Armed with the ability to translate physical objects into abstract three-dimensional geometry, the Renaissance architects analysed the standing building of ancient Rome, classified building form on the basis of geometry and designed their own buildings by perconceiving a complex 3D geometric structure from which the building derived its form.

In 1583 Palladio designed 'La Rotunda' as the distillation of the main architectural ideas generated in Italy during the previous century. The body of the building is designed within a cube, each vertex being located in space in this preconceived manner but unapparent to the eye.

The prescriptions devised by the Itallian masters and their masons to ensure the accurate translation of of geometric concept into actual built form were to become the basis of building craft skills for the five hundred years. The crucial craftsmen in Palladio's Italy had been masons. In C19 this role had devolved on the carpenters. The timber house which was essential to european expansion into North America and Australasia is the final flowering of the Renaissance architectural achievement.

c)Post-Renaissance
In 1906 Einstein devised a new model of physical reality 'The General Theory of Relativity' and Picasso painted 'Les Demoiselles d'Avignon'which established a perceptual model to supercede the Renaissance perspective system. Antonio Gaudi(1853-1926) made the equivalent breakthrough in architecture when he began to conceive building forms using weighted, suspended models.

Prior to 1900 Gaudi generated building form using 3D geometric principles. The structures he designed after 1900 he claimed were designed in four-dimensions - 'gravity' being his fourth dimension. The use of his modelling system allowed him to maintain rational control over the location of each element of the structure in space.

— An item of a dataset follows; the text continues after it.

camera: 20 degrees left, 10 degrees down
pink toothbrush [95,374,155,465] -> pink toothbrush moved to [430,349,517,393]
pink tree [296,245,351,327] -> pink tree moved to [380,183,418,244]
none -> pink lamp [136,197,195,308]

The concept of 'style' as applied by the art historians designates Gaudi's work as 'Art Nouveau' because of its external appearance. This ignores the reality of the architectural forms he achieved and trivialises the work of a genius of the C20.

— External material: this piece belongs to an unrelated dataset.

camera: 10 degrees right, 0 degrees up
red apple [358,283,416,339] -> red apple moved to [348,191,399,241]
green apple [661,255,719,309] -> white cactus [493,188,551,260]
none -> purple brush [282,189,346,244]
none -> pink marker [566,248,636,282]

It took seventy years before a joint German and Japanese team of engineers scholars undertook research into the form-generation methods devised by Gaudi. This work led to led to the development of tensile structures and grid shells. The design of these structures relies on an ability to predict the impact of gravity of structure for their form.

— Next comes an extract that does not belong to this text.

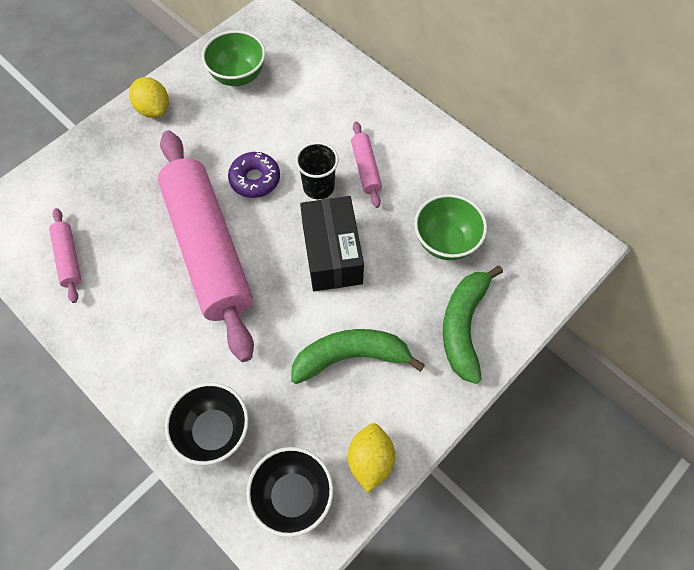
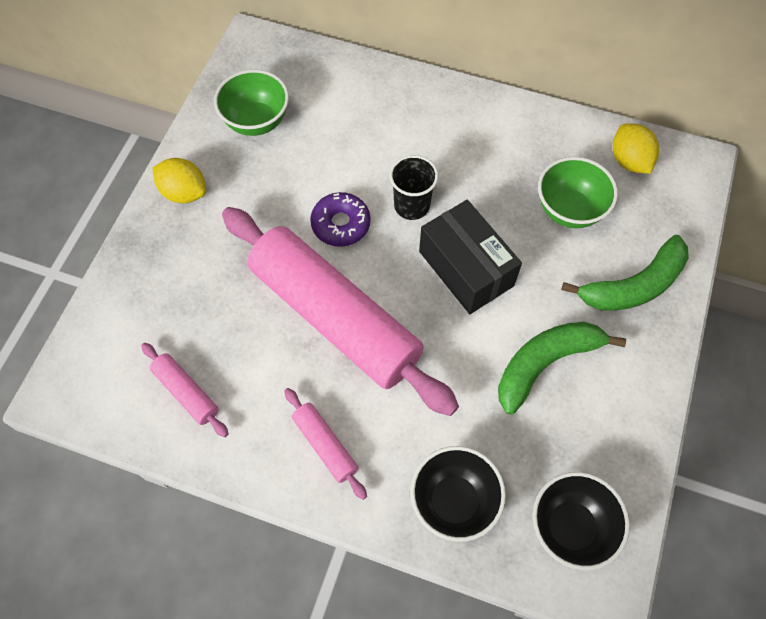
camera: 25 degrees left, 0 degrees up
yellow lemon [348,423,395,493] -> yellow lemon moved to [613,123,659,174]
pink rolling pin [351,121,382,208] -> pink rolling pin moved to [284,388,367,500]
green banana [443,266,503,384] -> green banana turned 105 degrees counterclockwise [561,235,689,311]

In a similar way Buckminster Fuller was able to draw on the workings of nature to develope his spherical geodesic geometries. His work which relegates cubic geometry to one class of rather inefficient geometries poses a major challenge for the future. Living in a man-made environment constructed within a 3D orthogonal Renaissance system is a major obstacle in coming to terms with the post-Renaissance. Although the development of information technology and the reduction of cultural barriers is proceeding rapidly it is still almost impossible to apply the great geometric discoveries of C20.

Fuller, like Alexander Graham Bell, used a 60degree coordinate system as structure in its own right. In his major work, 'Synesetics' (subtitled 'Explorations in the Geometry of Thinking') it is clear that he does not restrict its use to spaceframes or geodesics. The Fuller system has the potential to become a more rational deep structure of building form only when designers stop being infatuated with the novelty of the geometries and allow a style, rooted in culture, to emerge.